Elles « arrivent à brûle pourpoint, au moment même où on est en train de négocier avec l’Assurance maladie, justement pour améliorer l’accès aux soins », déplore la présidente du premier syndicat de généralistes, MG France, Agnès Giannotti. Cela vient « déconstruire » notre travail, lance-t-elle, et estime que l’accès direct aux spécialistes, « ne règlera rien » puisque ces professionnels manquent partout.
Les négociations conventionnelles, interrompues avec fracas l’année dernière et reprises à l’automne, visent à revaloriser les médecins en contrepartie d’engagements sur l’accès aux soins. Ces directives ont été de nouveau suspendues cette semaine, en raison d’une fronde des médecins spécialistes.

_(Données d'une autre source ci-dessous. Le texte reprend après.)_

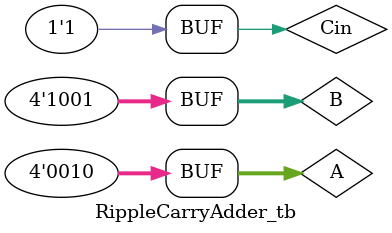
<source format=v>

`timescale 1ns / 1ps


module RippleCarryAdder (A, B, Cin, Sum, Cout);
    input [3:0] A, B;         // 4-bit input operand B
    input Cin;         // Carry-in bit
    output [3:0] Sum;    // 4-bit sum output
    output Cout;            // Carry-out bit


    // Internal carry signals
    wire carryout1, carryout2, carryout3;

    // Instantiate the full adders
    full_adder fa0 (.A(A[0]), .B(B[0]), .Cin(Cin), .Sum(Sum[0]), .Cout(carryout1));
    full_adder fa1 (.A(A[1]), .B(B[1]), .Cin(carryout1), .Sum(Sum[1]), .Cout(carryout2));
    full_adder fa2 (.A(A[2]), .B(B[2]), .Cin(carryout2), .Sum(Sum[2]), .Cout(carryout3));
    full_adder fa3 (.A(A[3]), .B(B[3]), .Cin(carryout3), .Sum(Sum[3]), .Cout(Cout));


endmodule


module full_adder (
    input A,       // Input bit A
    input B,       // Input bit B
    input Cin,     // Carry-in bit
    output Sum,    // Sum output
    output Cout    // Carry-out output
);

    assign Sum = A ^ B ^ Cin;                   // Sum calculation
    assign Cout = (A & B) | (Cin & (A ^ B));   // Carry-out calculation

endmodule



module RippleCarryAdder_tb;

    // Declare the registers and wires for the testbench
    reg [3:0] A, B;       // 4-bit input operands
    reg Cin;              // Carry-in bit
    wire [3:0] Sum;      // 4-bit sum output
    wire Cout;             // Carry-out bit

    // Instantiate the rca module
    RippleCarryAdder uut(A, B, Cin, Sum, Cout);

    // Initial block for stimulus
    initial begin
        // Initialize inputs
        Cin = 1;
        A = 4'b0110;
        B = 4'b1100;

        // Monitor changes and display results
        $monitor("A=%b, B=%b, Cin=%b, Sum=%b, Cout=%b", A, B, Cin, Sum, Cout);

        // Apply test vectors
        #100;
        A = 4'b1110;
        B = 4'b1000;

        #100;
        A = 4'b0111;
        B = 4'b1110;

        #100;
        A = 4'b0010;
        B = 4'b1001;

        #100;
        // End simulation
        
    end

endmodule

</source>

Les rendez-vous psy mieux remboursés que ceux du médecin généraliste
Certaines annonces « sont hallucinantes, on est très en colère », critique aussi Franck Devulder, président du syndicat CSMF, « choqué » par l’idée « d’accès direct à des psychologues à 50 euros », alors que les autorités ne proposent que « 30 euros » pour la consultation de base des généralistes. Il déplore diverses délégations de tâche à des professionnels « dont ce n’est pas le métier ».
« Au prétexte de simplification, on court-circuite tout, en écartant les médecins » et « au mépris de la qualité », juge-t-il. Il se réjoui toutefois « qu’enfin », un gouvernement propose aux praticiens de prélever une « taxe lapin ».